On June 22, 2008 I also visited the Main House at Old Westbury Gardens.
The front entrance (North Side) to Westbury House.
The back of the house (South Side), facing the gardens.
A sphinx (one of a pair) on the South Terrace.
The South Terrace – just beautiful!
The West side of the house.
Looking Down the South Allee…….
The Silver garden.
The Boxwood Garden.
The Thatched Cottage, a playhouse for the Phipps children.
The Rose Garden path.
The entrance gate to the walled garden.
The next few pictures are from inside the Walled Garden – one of my favorite places to visit.
Looking down the East Allee from the Walled Garden.
On the grounds of Old Westbury Gardens is another estate: Orchard Hill.
On June 22, 2008 I attended the Orchard Hill Designer Show House at Old Westbury Gardens.
Front entrance to Orchard Hill.
This house was built in 1860 for John and Caroline Hicks as an “A.J. Downing style country home.” Sometime between 1907 and 1930, John Phipps bought the land and house from the estate of John Hicks and had the house moved to its present location. John Phipps gave the house to his daughter, Peggie Phipps Boegner in 1930, for her wedding present. Peggie lived there for 76 years. She passed away at the age of 99 in 2006.
Another view of the main entrance.
A view of the back of the house and conservatory.
The view out the back door of Orchard Hill – down the allee.
The garden path to the guest cottage.
The guest cottage – view from the patio. The interior design was charming!
The patio for the guest cottage.
Flowers in the garden.
Information on this page is from the “The Orchard Hill Designer Showhouse at Old Westbury Gardens” booklet, provided with admission to the show. P. 14, 17, 18.
I visited this private home turned Designer Show House today, June 12, 2008. It turns out this lovely estate is for sale and many interior pictures are on display.
This Mansion was originally built as a shingle style home in 1860 for William Matheson. Originally, it was closer to the water. Several owners later, in 1914, James Lane bought the house and had it moved to its present location. At one time it was known as “Suffolk House”
Mr. Lane hired Arthur Little, a Boston architect, to transform the house to the Greek Revival style it still is today. At the same time, the Lanes retained Elsie de Wolfe to decorate the interior living spaces.
This view shows the conservatory and sleeping porch as seen from the garden. The conservatory was designed by Elsie de Wolfe. Several pieces of Elsie’s work are still visible in this lovely estate.
An urn in the garden. The show house showcased landscape designers as well as interior designers.
One of several fountains in the garden.
This wall was created when the house was moved in 1914. It is said that is was created with stone excavated from the NYC Subway system. It creates a lovely container for the garden.
The 1914 garden wall as viewed from the veranda.
Information for this page is found in the “2008 Designer Show House – An Elsie de Wolfe Masterpiece” Booklet given with paid admission. p.5
On June 5, 2008 I visited this Mansions and Millionaires Designer Show House. I had been to the grounds of this great estate many times while I was growing up, but somehow I never made it into this fabulous house until this day. I was saddened to learn that this great building has been standing empty, since the School for the Deaf moved to its new buildings adjacent to this mansion.
This house was built in 1923, by the architectural firm of Clinton & Russell, Wells, Holton & George. It is a Tudor Revival Manor. Thirty-seven fabulous rooms were on display on three floors. The service wing is visible in the above picture, on the left.

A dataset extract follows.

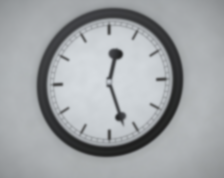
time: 12:27
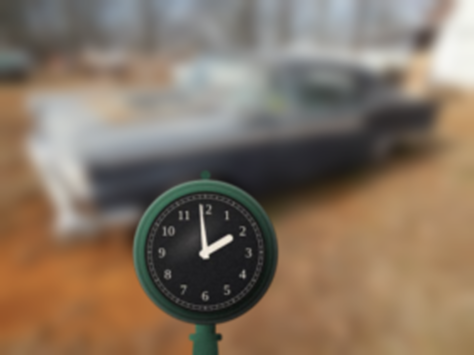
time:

Over the main entrance, a large stained glass window depicting five of Shakespeare’s most memorable plays, is visible. It was made by Charles Connick of Boston. It dramatically lights the main stairs inside the manor house.

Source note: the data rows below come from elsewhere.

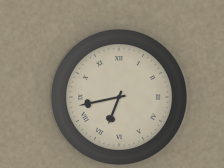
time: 6:43
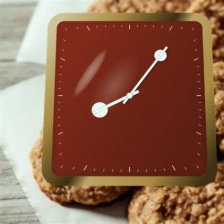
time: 8:06
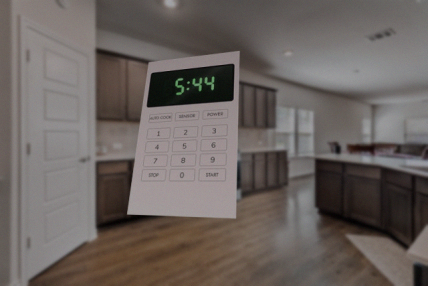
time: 5:44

Charles Leavitt was the landscape architect employed by the Dodges. He designed sunken, formal gardens which have not been restored, with three temples and two beautiful gates, which are all still existant. Two of the garden temples look like the one pictured above. They are known as the Temple of the Evening Sun and the Temple of the Morning Star.
One of many urns that mark where the sunken gardens once were.
A limestone temple- known as the temple of the Midday Sun.
Information on this page is from the Designers’ Showcase 2008 – Mill Neck Manor booklet, provided with admission to the show. P. 76, 108, 118.
On May 29, 2008 I visited this wonderful estate for the first time. I was with a group of librarians from RASD, a division of the Suffolk County Library Association.
This home was built in 1718 and added onto many times over the years. This is one wing, visible from the back of the house, with many room additions made to it through the years.
This is another wing, with many room additions visible. This wing is also off the rear of the house.
Revolutionary War general and a signer of the Declaration of Independence, William Floyd, was born in this house in 1734. The house remained in the Floyd family until 1976. For more house history see the National Park Service website.
Back behind the Floyd Estate there are a number of farm accessory buildings. This is what the inside of the tool shed looks like. And this is the view from the door of the tool shed.
This is what the inside of the ice house looked like.